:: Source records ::
* * *

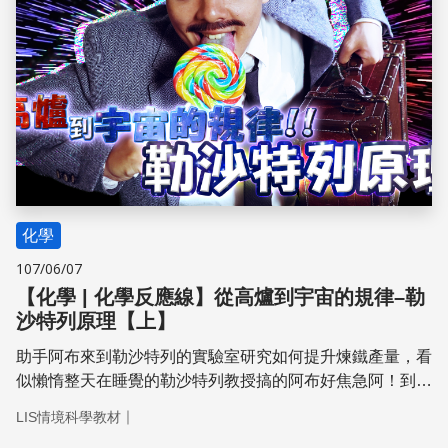
化學
107/06/07
【化學 | 化學反應線】從高爐到宇宙的規律–勒
沙特列原理【上】
助手阿布來到勒沙特列的實驗室研究如何提升煉鐵產量，看
似懶惰整天在睡覺的勒沙特列教授搞的阿布好焦急阿！到底
一氧化碳的可逆反應跟提升煉鐵產量有什麼關係呢？
｜
LIS情境科學教材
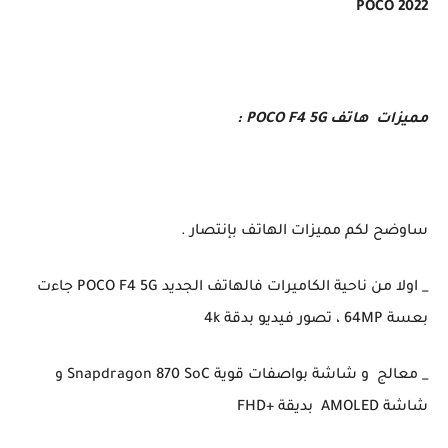
POCO 2022
مميزات هاتف POCO F4 5G :
ساوضح لكم مميزات الهاتف بإنتصار .
_ اولا من ناحية الكاميرات فالهاتف الجديد POCO F4 5G جاءت
بعسة 64MP ، تصور فيديو بدقة 4k
_ معالج و شاشة بواصفات قوية Snapdragon 870 SoC و
شاشة AMOLED بديقة +FHD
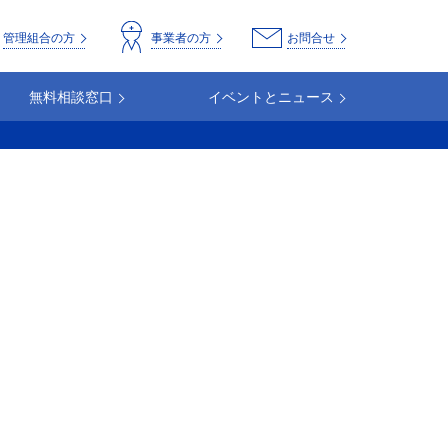
o
管理組合の方
事業者の方
お問合せ
無料相談窓口
イベントとニュース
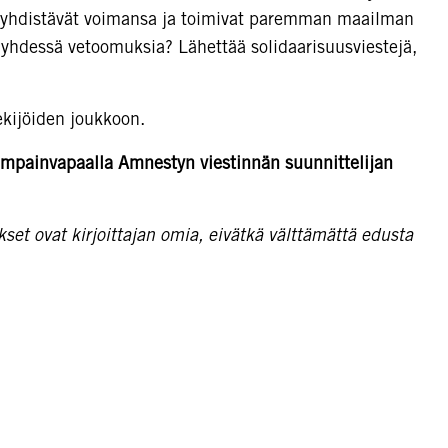
ka yhdistävät voimansa ja toimivat paremman maailman
 yhdessä vetoomuksia? Lähettää solidaarisuusviestejä,
?
kijöiden joukkoon.
eimpainvapaalla Amnestyn viestinnän suunnittelijan
et ovat kirjoittajan omia, eivätkä välttämättä edusta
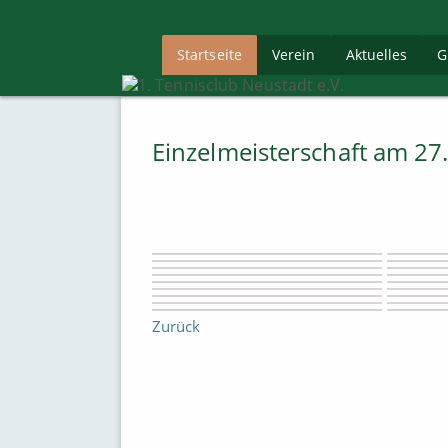
Startseite
Verein
Aktuelles
G
Einzelmeisterschaft am 27
Zurück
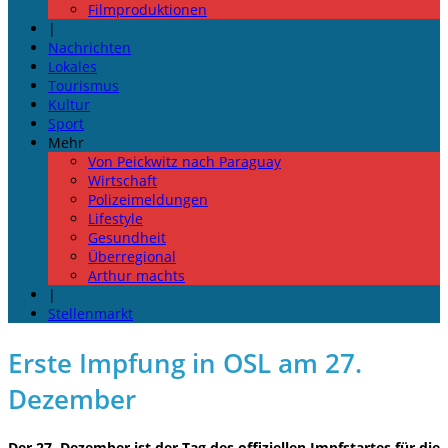
Filmproduktionen
|
Nachrichten
Lokales
Tourismus
Kultur
Sport
Mehr
Von Peickwitz nach Paraguay
Wirtschaft
Polizeimeldungen
Lifestyle
Gesundheit
Überregional
Arthur machts
|
Stellenmarkt
Erste Impfung in OSL am 27.
Dezember
Der 27. Dezember ist der Tag des offiziellen Impfstartes für die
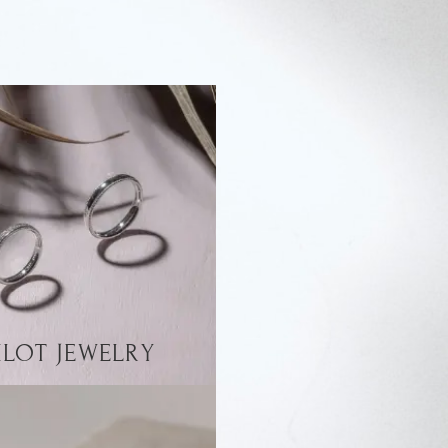
ILOT JEWELRY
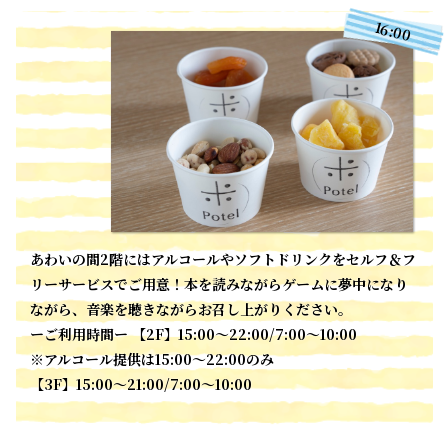
16:00
あわいの間2階にはアルコールやソフトドリンクをセルフ＆フ
リーサービスでご用意！本を読みながらゲームに夢中になり
ながら、音楽を聴きながらお召し上がりください。
ーご利用時間ー 【2F】15:00～22:00/7:00～10:00
※アルコール提供は15:00～22:00のみ
【3F】15:00～21:00/7:00～10:00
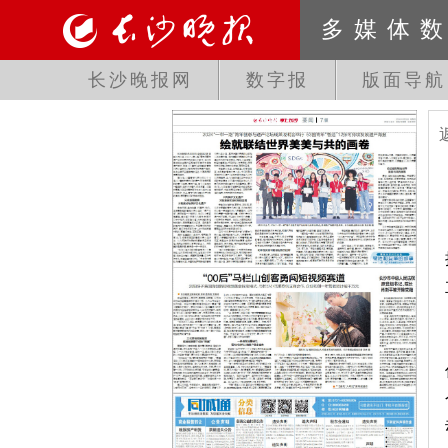
多媒体
长沙晚报网
数字报
版面导航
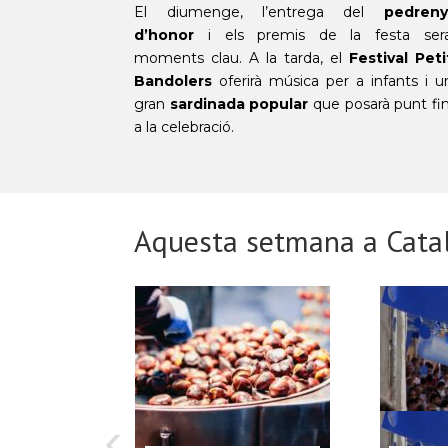
El diumenge, l’entrega del
pedreny
d’honor
i els premis de la festa ser
moments clau. A la tarda, el
Festival Peti
Bandolers
oferirà música per a infants i u
gran
sardinada popular
que posarà punt fin
a la celebració.
Aquesta setmana a Cata
‹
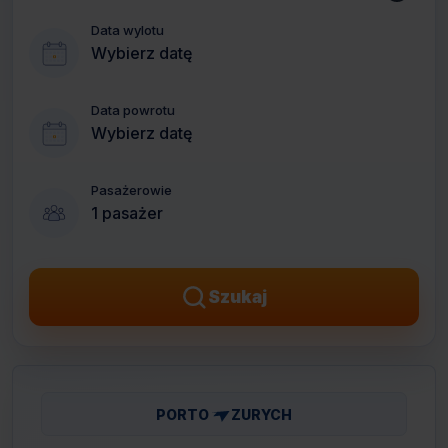
Data wylotu
Wybierz datę
Data powrotu
Wybierz datę
Pasażerowie
1 pasażer
Szukaj
PORTO
ZURYCH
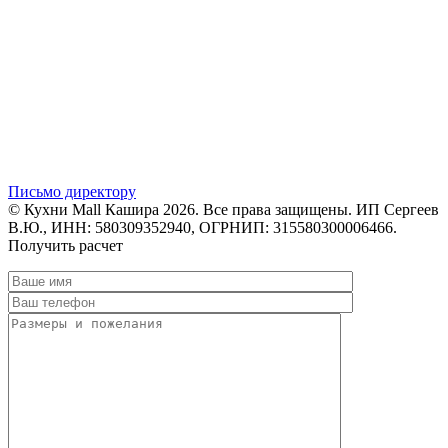
Письмо директору
© Кухни Mall Кашира 2026. Все права защищены. ИП Сергеев
В.Ю., ИНН: 580309352940, ОГРНИП: 315580300006466.
Получить расчет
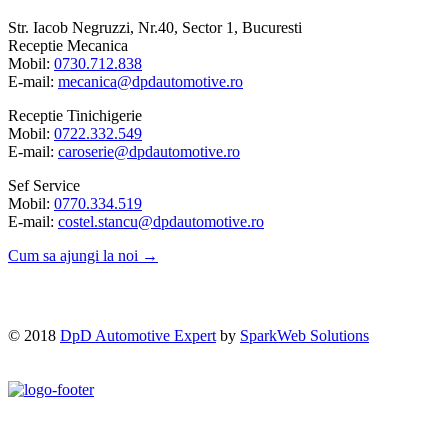
Str. Iacob Negruzzi, Nr.40, Sector 1, Bucuresti
Receptie Mecanica
Mobil:
0730.712.838
E-mail:
mecanica@dpdautomotive.ro
Receptie Tinichigerie
Mobil:
0722.332.549
E-mail:
caroserie@dpdautomotive.ro
Sef Service
Mobil:
0770.334.519
E-mail:
costel.stancu@dpdautomotive.ro
Cum sa ajungi la noi →
© 2018
DpD Automotive Expert
by
SparkWeb Solutions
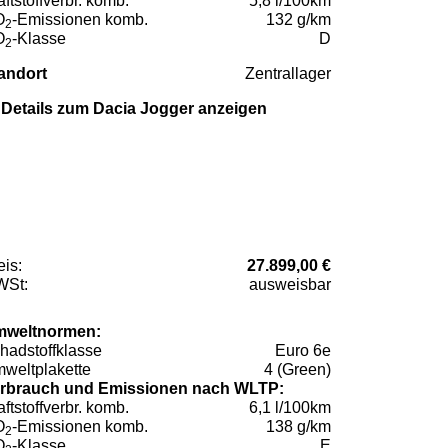
aftstoffverbr. komb.
5,8 l/100km
O
-Emissionen komb.
132 g/km
2
O
-Klasse
D
2
andort
Zentrallager
Details zum Dacia Jogger anzeigen
eis:
27.899,00 €
St:
ausweisbar
weltnormen:
hadstoffklasse
Euro 6e
weltplakette
4 (Green)
rbrauch und Emissionen nach WLTP:
aftstoffverbr. komb.
6,1 l/100km
O
-Emissionen komb.
138 g/km
2
O
-Klasse
E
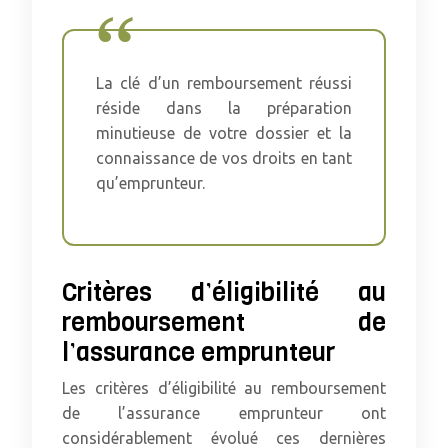
La clé d’un remboursement réussi
réside dans la préparation
minutieuse de votre dossier et la
connaissance de vos droits en tant
qu’emprunteur.
Critères d’éligibilité au
remboursement de
l’assurance emprunteur
Les critères d’éligibilité au remboursement
de l’assurance emprunteur ont
considérablement évolué ces dernières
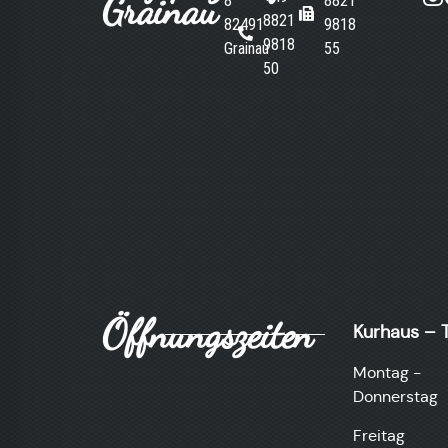
Grainau
8
8821
8821
82491
9818
9818
Grainau
55
50
Öffnungszeiten
Kurhaus – T
Montag -
Donnerstag
Freitag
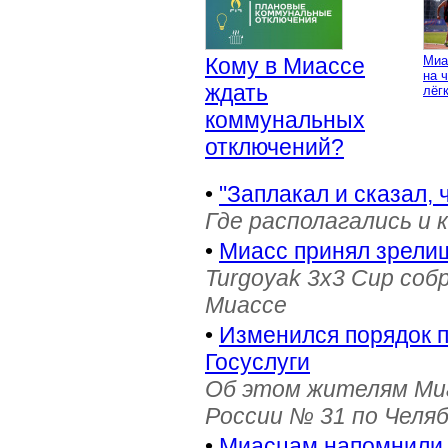
Кому в Миассе
Миа
на 
ждать
лёг
коммунальных
отключений?
•
"Заплакал и сказал, 
Где располагались и 
•
Миасс принял зрели
Turgoyak 3x3 Cup соб
Миассе
•
Изменился порядок 
Госуслуги
Об этом жителям Ми
России № 31 по Челя
•
Миасцам напомнили 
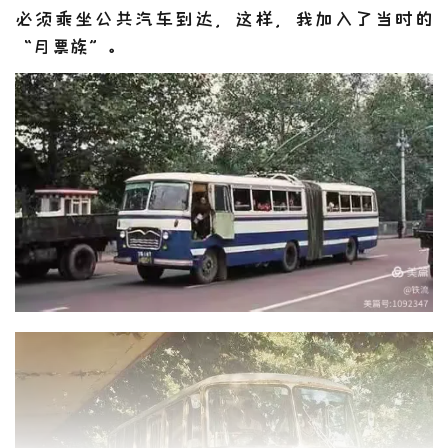
必须乘坐公共汽车到达，这样，我加入了当时的
“月票族”。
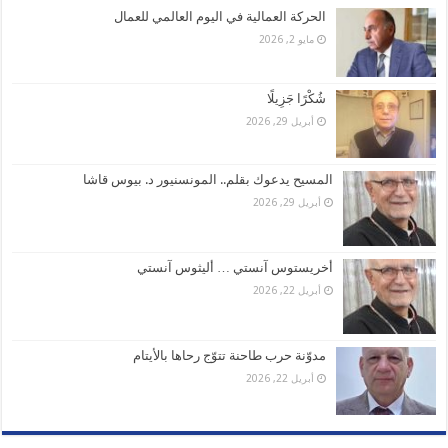
الحركة العمالية في اليوم العالمي للعمال
مايو 2, 2026
شُكْرًا جَزِيلًا
أبريل 29, 2026
المسيح يدعوك بقلم.. المونسنيور د. بيوس قاشا
أبريل 29, 2026
أخريستوس آنستي … أليثوس آنستي
أبريل 22, 2026
مدوّنة حرب طاحنة تتوّج رحاها بالأيتام
أبريل 22, 2026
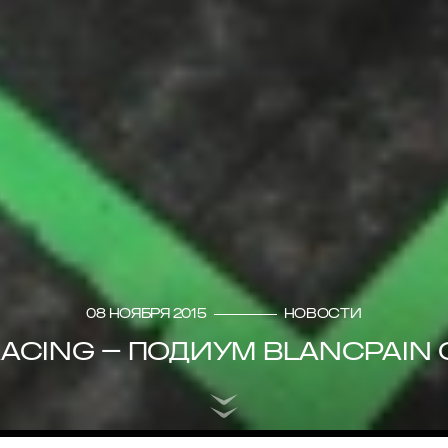
08 ноября 2015
Новости
RACING – ПОДИУМ BLANCPAIN 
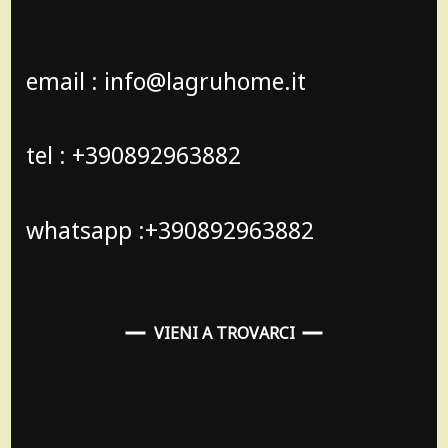
email : info@lagruhome.it
tel : +390892963882
whatsapp :+390892963882
VIENI A TROVARCI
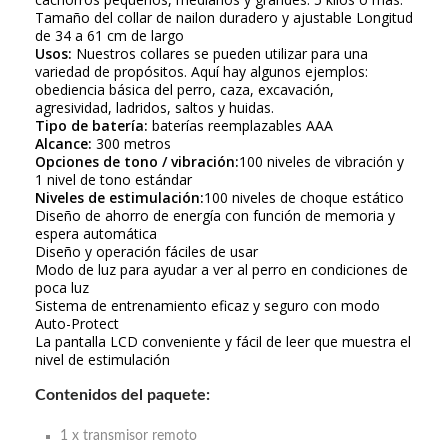
Tamaño del collar de nailon duradero y ajustable Longitud
de 34 a 61 cm de largo
Usos:
Nuestros collares se pueden utilizar para una
variedad de propósitos. Aquí hay algunos ejemplos:
obediencia básica del perro, caza, excavación,
agresividad, ladridos, saltos y huidas.
Tipo de batería:
baterías reemplazables AAA
Alcance:
300 metros
Opciones de tono / vibración:
100 niveles de vibración y
1 nivel de tono estándar
Niveles de estimulación:
100 niveles de choque estático
Diseño de ahorro de energía con función de memoria y
espera automática
Diseño y operación fáciles de usar
Modo de luz para ayudar a ver al perro en condiciones de
poca luz
Sistema de entrenamiento eficaz y seguro con modo
Auto-Protect
La pantalla LCD conveniente y fácil de leer que muestra el
nivel de estimulación
Contenidos del paquete:
1 x transmisor remoto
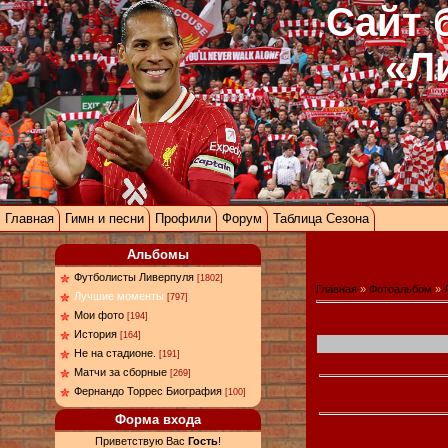
Сайт 
«Л
Главная
Гимн и песни
Профили
Форум
Таблица Сезона
Альбомы
Футболисты Ливерпуля
[1802]
Главная
»
Фотоальбом
»
Лучшие моменты
[797]
Мои фото
[194]
История
[164]
Не на стадионе.
[191]
Матчи за сборные
[269]
Фернандо Торрес Биография
[100]
Форма входа
Приветствую Вас
Гость
!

* * *

:: What you have to do ::
What is wanted is a word-for-word restatement of the entries, without their images.

:: Answer section ::
化學
107/06/07
【化學 | 化學反應線】從高爐到宇宙的規律–勒
沙特列原理【上】
助手阿布來到勒沙特列的實驗室研究如何提升煉鐵產量，看
似懶惰整天在睡覺的勒沙特列教授搞的阿布好焦急阿！到底
一氧化碳的可逆反應跟提升煉鐵產量有什麼關係呢？
｜
LIS情境科學教材
POCO 2022
مميزات هاتف POCO F4 5G :
ساوضح لكم مميزات الهاتف بإنتصار .
_ اولا من ناحية الكاميرات فالهاتف الجديد POCO F4 5G جاءت
بعسة 64MP ، تصور فيديو بدقة 4k
_ معالج و شاشة بواصفات قوية Snapdragon 870 SoC و
شاشة AMOLED بديقة +FHD
o
管理組合の方
事業者の方
お問合せ
無料相談窓口
イベントとニュース
ka yhdistävät voimansa ja toimivat paremman maailman
 yhdessä vetoomuksia? Lähettää solidaarisuusviestejä,
?
kijöiden joukkoon.
eimpainvapaalla Amnestyn viestinnän suunnittelijan
et ovat kirjoittajan omia, eivätkä välttämättä edusta
Startseite
Verein
Aktuelles
G
Einzelmeisterschaft am 27
Zurück
Filmproduktionen
|
Nachrichten
Lokales
Tourismus
Kultur
Sport
Mehr
Von Peickwitz nach Paraguay
Wirtschaft
Polizeimeldungen
Lifestyle
Gesundheit
Überregional
Arthur machts
|
Stellenmarkt
Erste Impfung in OSL am 27.
Dezember
Der 27. Dezember ist der Tag des offiziellen Impfstartes für die
ILOT JEWELRY
16:00
あわいの間2階にはアルコールやソフトドリンクをセルフ＆フ
リーサービスでご用意！本を読みながらゲームに夢中になり
ながら、音楽を聴きながらお召し上がりください。
ーご利用時間ー 【2F】15:00～22:00/7:00～10:00
※アルコール提供は15:00～22:00のみ
【3F】15:00～21:00/7:00～10:00
多媒体
长沙晚报网
数字报
版面导航
El diumenge, l’entrega del
pedreny
d’honor
i els premis de la festa ser
moments clau. A la tarda, el
Festival Peti
Bandolers
oferirà música per a infants i u
gran
sardinada popular
que posarà punt fin
a la celebració.
Aquesta setmana a Cata
‹
Data wylotu
Wybierz datę
Data powrotu
Wybierz datę
Pasażerowie
1 pasażer
Szukaj
PORTO
ZURYCH
Письмо директору
© Кухни Mall Кашира 2026. Все права защищены. ИП Сергеев
В.Ю., ИНН: 580309352940, ОГРНИП: 315580300006466.
Получить расчет
Str. Iacob Negruzzi, Nr.40, Sector 1, Bucuresti
Receptie Mecanica
Mobil:
0730.712.838
E-mail:
mecanica@dpdautomotive.ro
Receptie Tinichigerie
Mobil:
0722.332.549
E-mail:
caroserie@dpdautomotive.ro
Sef Service
Mobil:
0770.334.519
E-mail:
costel.stancu@dpdautomotive.ro
Cum sa ajungi la noi →
© 2018
DpD Automotive Expert
by
SparkWeb Solutions
aftstoffverbr. komb.
5,8 l/100km
O
-Emissionen komb.
132 g/km
2
O
-Klasse
D
2
andort
Zentrallager
Details zum Dacia Jogger anzeigen
eis:
27.899,00 €
St:
ausweisbar
weltnormen:
hadstoffklasse
Euro 6e
weltplakette
4 (Green)
rbrauch und Emissionen nach WLTP:
aftstoffverbr. komb.
6,1 l/100km
O
-Emissionen komb.
138 g/km
2
O
-Klasse
E
La clé d’un remboursement réussi
réside dans la préparation
minutieuse de votre dossier et la
connaissance de vos droits en tant
qu’emprunteur.
Critères d’éligibilité au
remboursement de
l’assurance emprunteur
Les critères d’éligibilité au remboursement
de l’assurance emprunteur ont
considérablement évolué ces dernières
Grainau
8
8821
8821
82491
9818
9818
Grainau
55
50
Öffnungszeiten
Kurhaus – T
Montag -
Donnerstag
Freitag
Кому в Миассе
Миа
на 
ждать
лёг
коммунальных
отключений?
•
"Заплакал и сказал, 
Где располагались и 
•
Миасс принял зрели
Turgoyak 3x3 Cup соб
Миассе
•
Изменился порядок 
Госуслуги
Об этом жителям Ми
России № 31 по Челя
•
Миасцам напомнили 
必须乘坐公共汽车到达，这样，我加入了当时的
“月票族”。
الحركة العمالية في اليوم العالمي للعمال
مايو 2, 2026
شُكْرًا جَزِيلًا
أبريل 29, 2026
المسيح يدعوك بقلم.. المونسنيور د. بيوس قاشا
أبريل 29, 2026
أخريستوس آنستي … أليثوس آنستي
أبريل 22, 2026
مدوّنة حرب طاحنة تتوّج رحاها بالأيتام
أبريل 22, 2026
08 ноября 2015
Новости
RACING – ПОДИУМ BLANCPAIN 
email : info@lagruhome.it
tel : +390892963882
whatsapp :+390892963882
VIENI A TROVARCI
Tamaño del collar de nailon duradero y ajustable Longitud
de 34 a 61 cm de largo
Usos:
Nuestros collares se pueden utilizar para una
variedad de propósitos. Aquí hay algunos ejemplos:
obediencia básica del perro, caza, excavación,
agresividad, ladridos, saltos y huidas.
Tipo de batería:
baterías reemplazables AAA
Alcance:
300 metros
Opciones de tono / vibración:
100 niveles de vibración y
1 nivel de tono estándar
Niveles de estimulación:
100 niveles de choque estático
Diseño de ahorro de energía con función de memoria y
espera automática
Diseño y operación fáciles de usar
Modo de luz para ayudar a ver al perro en condiciones de
poca luz
Sistema de entrenamiento eficaz y seguro con modo
Auto-Protect
La pantalla LCD conveniente y fácil de leer que muestra el
nivel de estimulación
Contenidos del paquete:
1 x transmisor remoto
Сайт 
«Л
Главная
Гимн и песни
Профили
Форум
Таблица Сезона
Альбомы
Футболисты Ливерпуля
[1802]
Главная
»
Фотоальбом
»
Лучшие моменты
[797]
Мои фото
[194]
История
[164]
Не на стадионе.
[191]
Матчи за сборные
[269]
Фернандо Торрес Биография
[100]
Форма входа
Приветствую Вас
Гость
!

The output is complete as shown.